[Saved data entries]
-*-

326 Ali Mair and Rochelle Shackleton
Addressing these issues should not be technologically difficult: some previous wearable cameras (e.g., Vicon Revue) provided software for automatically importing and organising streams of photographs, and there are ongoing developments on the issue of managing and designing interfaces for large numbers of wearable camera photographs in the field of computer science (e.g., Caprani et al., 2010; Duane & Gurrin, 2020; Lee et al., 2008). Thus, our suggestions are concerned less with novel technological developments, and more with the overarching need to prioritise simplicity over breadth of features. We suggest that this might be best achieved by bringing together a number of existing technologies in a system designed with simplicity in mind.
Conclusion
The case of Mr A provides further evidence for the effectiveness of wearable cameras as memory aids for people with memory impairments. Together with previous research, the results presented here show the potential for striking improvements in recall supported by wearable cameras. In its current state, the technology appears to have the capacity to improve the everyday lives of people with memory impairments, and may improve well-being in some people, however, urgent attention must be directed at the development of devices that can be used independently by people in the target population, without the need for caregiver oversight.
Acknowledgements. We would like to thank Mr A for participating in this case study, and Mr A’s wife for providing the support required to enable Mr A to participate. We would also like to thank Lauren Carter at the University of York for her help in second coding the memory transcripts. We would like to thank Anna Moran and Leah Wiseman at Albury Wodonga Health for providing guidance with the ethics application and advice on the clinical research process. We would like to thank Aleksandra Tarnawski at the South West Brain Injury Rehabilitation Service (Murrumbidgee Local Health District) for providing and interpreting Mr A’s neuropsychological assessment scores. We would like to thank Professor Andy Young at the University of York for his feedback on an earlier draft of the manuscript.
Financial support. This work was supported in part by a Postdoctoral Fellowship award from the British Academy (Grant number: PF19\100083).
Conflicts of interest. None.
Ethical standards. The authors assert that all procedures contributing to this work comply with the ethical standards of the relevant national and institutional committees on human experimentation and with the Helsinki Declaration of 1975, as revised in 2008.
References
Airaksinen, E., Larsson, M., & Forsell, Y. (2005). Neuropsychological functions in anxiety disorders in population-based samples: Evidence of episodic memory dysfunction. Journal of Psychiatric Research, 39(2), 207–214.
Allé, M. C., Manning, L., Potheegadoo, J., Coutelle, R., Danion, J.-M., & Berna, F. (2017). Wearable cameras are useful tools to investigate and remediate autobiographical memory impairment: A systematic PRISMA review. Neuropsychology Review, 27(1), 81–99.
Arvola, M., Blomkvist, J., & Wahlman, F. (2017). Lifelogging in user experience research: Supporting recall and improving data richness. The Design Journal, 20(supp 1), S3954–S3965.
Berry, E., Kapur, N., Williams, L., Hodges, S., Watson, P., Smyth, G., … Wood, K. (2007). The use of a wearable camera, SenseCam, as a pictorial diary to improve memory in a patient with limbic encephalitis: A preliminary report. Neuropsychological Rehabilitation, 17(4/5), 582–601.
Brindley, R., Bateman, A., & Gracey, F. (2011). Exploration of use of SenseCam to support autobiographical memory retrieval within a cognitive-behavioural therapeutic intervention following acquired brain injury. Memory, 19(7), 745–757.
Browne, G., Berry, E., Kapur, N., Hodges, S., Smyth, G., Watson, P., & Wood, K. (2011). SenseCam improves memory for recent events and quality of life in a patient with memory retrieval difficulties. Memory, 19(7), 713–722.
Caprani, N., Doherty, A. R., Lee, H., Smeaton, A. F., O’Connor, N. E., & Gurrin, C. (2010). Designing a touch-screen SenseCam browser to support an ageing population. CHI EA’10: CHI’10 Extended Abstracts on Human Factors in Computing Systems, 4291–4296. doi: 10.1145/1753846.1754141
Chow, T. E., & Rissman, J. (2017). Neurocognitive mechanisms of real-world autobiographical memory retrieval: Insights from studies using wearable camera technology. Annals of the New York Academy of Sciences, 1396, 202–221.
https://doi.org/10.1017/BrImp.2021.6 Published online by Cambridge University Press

-*-

• Activity: Say how many of the lines above include the string "work", and give no other words.

• Expected answer: 2